Some Silicon Valley luminaries were more direct in their support of Mr. Cook, including Jan Koum, the chief executive of WhatsApp, the mobile messaging app owned by Facebook. In a message posted to Facebook, Mr. Koum said he admired Mr. Cook’s position on privacy.

“We must not allow this dangerous precedent to be set,” Mr. Koum wrote. “Today our freedom and our liberty is at stake.”

But behind the scenes, there was discomfort among some companies that have generally allied themselves with Apple on the topic of government surveillance.

All of the companies involved in Reform Government Surveillance, including Apple, acknowledge that they often comply with law enforcement requests for customer data when under order from a court. Apple’s stance in this case seemed overly antagonistic to some companies in the coalition, according to people privy to conversations on the matter who spoke on condition of anonymity because they were not authorized to speak on the record.

In its statement on Wednesday, Reform Government Surveillance chose its words carefully. The association’s member companies, the statement said, “remain committed to providing law enforcement with the help it needs while protecting the security of their customers and their customers’ information.”
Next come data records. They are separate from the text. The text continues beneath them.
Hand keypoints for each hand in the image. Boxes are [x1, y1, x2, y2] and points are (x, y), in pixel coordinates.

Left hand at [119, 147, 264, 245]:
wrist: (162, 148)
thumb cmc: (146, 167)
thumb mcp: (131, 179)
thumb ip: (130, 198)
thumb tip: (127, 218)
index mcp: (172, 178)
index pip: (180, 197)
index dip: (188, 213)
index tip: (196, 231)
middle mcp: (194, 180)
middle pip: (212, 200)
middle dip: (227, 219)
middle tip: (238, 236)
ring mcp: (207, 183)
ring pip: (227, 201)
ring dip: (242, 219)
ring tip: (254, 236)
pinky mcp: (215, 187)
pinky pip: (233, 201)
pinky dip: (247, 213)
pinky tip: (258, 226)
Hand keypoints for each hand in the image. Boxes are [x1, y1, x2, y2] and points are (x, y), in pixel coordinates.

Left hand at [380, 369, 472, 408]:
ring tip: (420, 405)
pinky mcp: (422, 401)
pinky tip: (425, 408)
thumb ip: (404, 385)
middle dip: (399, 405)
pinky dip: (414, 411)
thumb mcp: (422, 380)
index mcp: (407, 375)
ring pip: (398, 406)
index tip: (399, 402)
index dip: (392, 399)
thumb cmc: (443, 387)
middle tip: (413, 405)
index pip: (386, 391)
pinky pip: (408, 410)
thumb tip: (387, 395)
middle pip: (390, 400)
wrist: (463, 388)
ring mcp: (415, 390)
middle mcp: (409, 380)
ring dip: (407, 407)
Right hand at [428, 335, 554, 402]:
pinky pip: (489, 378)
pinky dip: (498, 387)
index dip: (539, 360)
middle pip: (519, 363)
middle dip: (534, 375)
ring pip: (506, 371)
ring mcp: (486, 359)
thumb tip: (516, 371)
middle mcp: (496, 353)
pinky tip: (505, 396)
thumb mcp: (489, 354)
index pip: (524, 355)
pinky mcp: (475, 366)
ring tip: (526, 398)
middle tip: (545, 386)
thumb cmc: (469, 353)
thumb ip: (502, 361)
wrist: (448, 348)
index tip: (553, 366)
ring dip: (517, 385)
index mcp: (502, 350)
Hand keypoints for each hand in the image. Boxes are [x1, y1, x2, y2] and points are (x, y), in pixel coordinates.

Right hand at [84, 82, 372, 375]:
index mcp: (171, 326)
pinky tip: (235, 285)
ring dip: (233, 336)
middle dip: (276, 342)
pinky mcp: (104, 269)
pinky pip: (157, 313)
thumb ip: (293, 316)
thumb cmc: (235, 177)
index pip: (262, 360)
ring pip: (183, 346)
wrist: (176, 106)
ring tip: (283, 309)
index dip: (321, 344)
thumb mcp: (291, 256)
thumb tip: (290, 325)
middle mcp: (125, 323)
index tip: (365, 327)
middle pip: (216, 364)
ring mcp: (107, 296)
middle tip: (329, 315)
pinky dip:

There was also disagreement about Apple’s tactics. Gunter Ollmann, chief security officer at Vectra Networks, an information security company in San Jose, Calif., argued that the government’s demand that Apple help unlock the San Bernardino shooter’s iPhone was in line with similar one-time requests and that Apple was creating an unnecessarily high-stakes battle by framing the unlocking as creating a universal back door.

“I’m concerned that since Apple has attempted to deny the F.B.I. request citing use of ‘backdoors,’ should they lose this legal argument, the repercussions could be extensive to the entire security industry,” he said in a blog post.

If Apple had instead framed the issue as more of a tech-specific matter, “the prospect of a lost appeal would be greatly limited,” rather than “being included in appeals over anti-terrorism and a specific instance of a horrific crime,” Mr. Ollmann added.

Privacy advocates speculated that one reason Apple was willing to stake out a bolder position against what it saw as law enforcement overreach was that it is not as eager for government business as some of its rivals. Amazon has a large deal with the Central Intelligence Agency to help run its cloud computing operations, for example.

On Wednesday, Microsoft touted a deal with the United States Department of Defense under which the department will standardize its computers on the company’s Windows 10 operating system. Microsoft has also pushed back against the government on issues including a high-profile court case in New York involving an effort to get Microsoft customer data stored outside the United States.

Marc Rotenberg, president of the Electronic Privacy Information Center, a privacy advocacy group, said some tech companies “are a little bit uneasy doing things on the law enforcement side that might disrupt their ability to win contracts.”

Privacy advocates also said that Apple was taking a stronger position on privacy matters because its business does not hinge on the online collection of large amounts of consumer data, unlike the operations of other tech companies like Google, Facebook and Twitter. In the past, Mr. Cook has contrasted the privacy policies of Apple, which makes the overwhelming majority of its money by selling devices like the iPhone and Macs, with those of Internet companies that make their money from advertising.

“A few years ago, users of Internet services began to realize that when an online service is free, you’re not the customer,” Mr. Cook wrote in a letter on privacyposted on Apple’s site in 2014. “You’re the product.”

Apple’s absolutist position is also seen by many as a reflection of Mr. Cook’s view that privacy is a human right.

“They’re deeply a consumer company,” said Ryan Calo, an assistant law professor at the University of Washington. “They’re less reliant on information as a business model. They sell things. I really think their C.E.O. has religion on privacy and personality matters.”